The rate of workers being killed on the job through injury is falling in British Columbia, including in some of B.C.’s high-risk sectors such as forestry and construction.
There is no single factor for the decline, but improvements include an enhanced workplace safety culture, increases in training programs, the advent of industry safety associations and increased public scrutiny, say industry groups and the province’s chief workplace safety agency, WorkSafeBC.
The groups say continuing vigilance, more sophisticated approaches to determine root causes of unsafe work incidents and improving workplace safety culture is needed to drive death rates down further.
The United Steelworkers, a union representing more than 35,000 workers in B.C., many in the forest industry, says more work is needed to address the “economic heroin” of workplaces.
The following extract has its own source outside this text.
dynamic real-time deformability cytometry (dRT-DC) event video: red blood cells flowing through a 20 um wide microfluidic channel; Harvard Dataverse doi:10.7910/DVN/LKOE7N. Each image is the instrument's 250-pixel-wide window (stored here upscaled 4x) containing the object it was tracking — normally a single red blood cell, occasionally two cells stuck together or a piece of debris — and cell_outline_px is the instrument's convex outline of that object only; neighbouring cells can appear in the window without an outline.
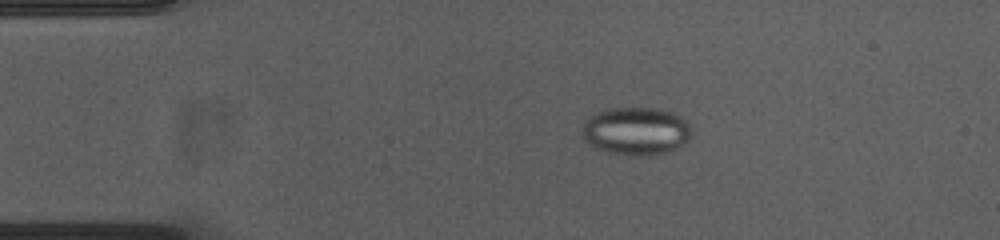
{"species": "common noctule bat (a hibernating species)", "species_latin": "Nyctalus noctula", "temperature_condition": "cold", "stored_images_in_passage": 50, "camera_frame_rate_fps": 3000, "um_per_image_px": 0.085, "animal": {"sex": "female", "body_mass_g": 23.0, "forearm_length_mm": 53.4}, "frame": {"image": 1, "passage_image": 6, "time_ms": 1.667, "image_size_px": [1000, 240], "cell_outline_px": [[692, 132], [688, 140], [684, 144], [668, 152], [648, 156], [628, 156], [608, 152], [592, 148], [584, 140], [584, 124], [592, 116], [608, 108], [660, 108], [672, 112], [680, 116], [688, 124]], "centroid_in_image_um": [54.09, 11.17], "position_along_channel_um": 30.9, "area_um2": 30.63}}
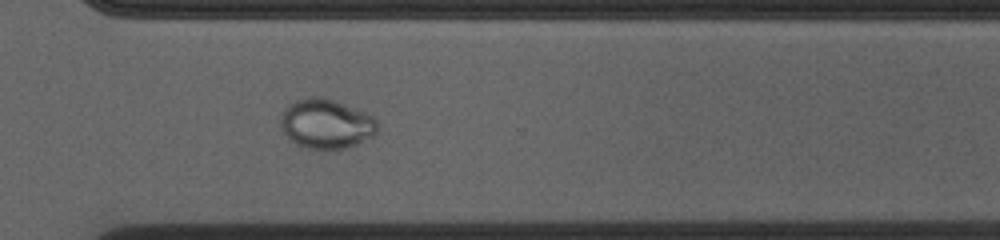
{"frame": {"image": 2, "passage_image": 35, "time_ms": 11.333, "image_size_px": [1000, 240], "cell_outline_px": [[376, 132], [372, 136], [356, 144], [336, 152], [308, 148], [296, 144], [280, 128], [280, 120], [284, 108], [288, 104], [296, 100], [308, 96], [320, 96], [332, 100], [364, 112], [372, 116], [376, 120]], "centroid_in_image_um": [27.69, 10.55], "position_along_channel_um": 342.9, "area_um2": 28.09}}
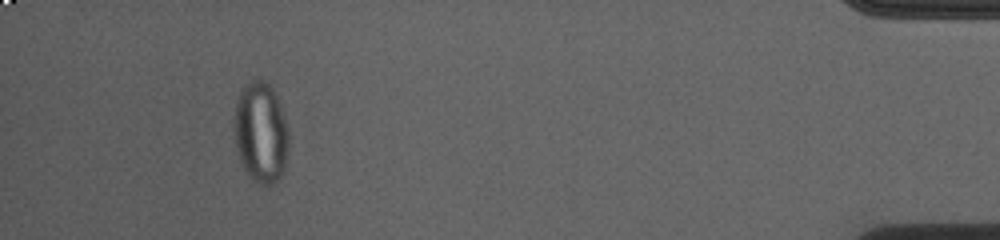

That’s where production and economic considerations often trump safety, said United Steelworkers director Steve Hunt.
“[We need to] find out if workers have the right to really refuse unsafe work or challenge the work that they are doing without penalty,” said Hunt.
B.C.’s laws give workers power to refuse unsafe work, but they often do not because they are fearful of being singled out for some kind of reprisal, he said.
Hunt is also an advocate of a tougher approach to enforcement and said companies should be prosecuted criminally in egregious workplace death cases.
Hunt said it is good that workplace deaths are down, but added it is important to remember these are people, not numbers.
And the numbers are still too high, he said.
The rate of workplace deaths due to injury has decreased 67 per cent in the past two decades — to 0.34 deaths per 10,000 person-years of work in 2014 from 1.02 in 1990, according to WorkSafeBC data.
Still, between 1990 and 2014, 2,305 workers were killed by injury on the job. That figure does not include workplace deaths from disease, which is on the increase, and totalled 1,437 during the same period.
In 2014 alone, there were nearly 80 workplace deaths from injury.
Although he acknowledged the downward trend, Al Johnson, WorkSafeBC vice-president of prevention services, said one workplace death is one too many.
Today, if deaths from disease are included, three people are dying each week, noted Johnson. He said when he tells people in social situations about this, they are a little shocked.
“We just need to remain vigilant as to what is preventable and what we learn from things,” said Johnson on what is needed to drive down workplace on-the-job death rates further.
So far this year, four deaths in the construction sector have been reported to WorkSafeBC. That compares to an average of 11 during the past decade.
B.C. Construction Safety Alliance executive director Mike McKenna said one of the tools to help further reduce workplace death and injury rates is the use of more sophisticated analysis.
For example, when there was a rise in injuries for road workers, the association determined through a review that drivers were slipping on worn-out rubber treading on steps into their trucks.
In forestry, workplace death rates have fallen to about eight a year in the past seven years from more than 20 a year in the previous decade. The industry continues to work on training and certification, particularly in the high-risk areas of tree falling and log-truck driving.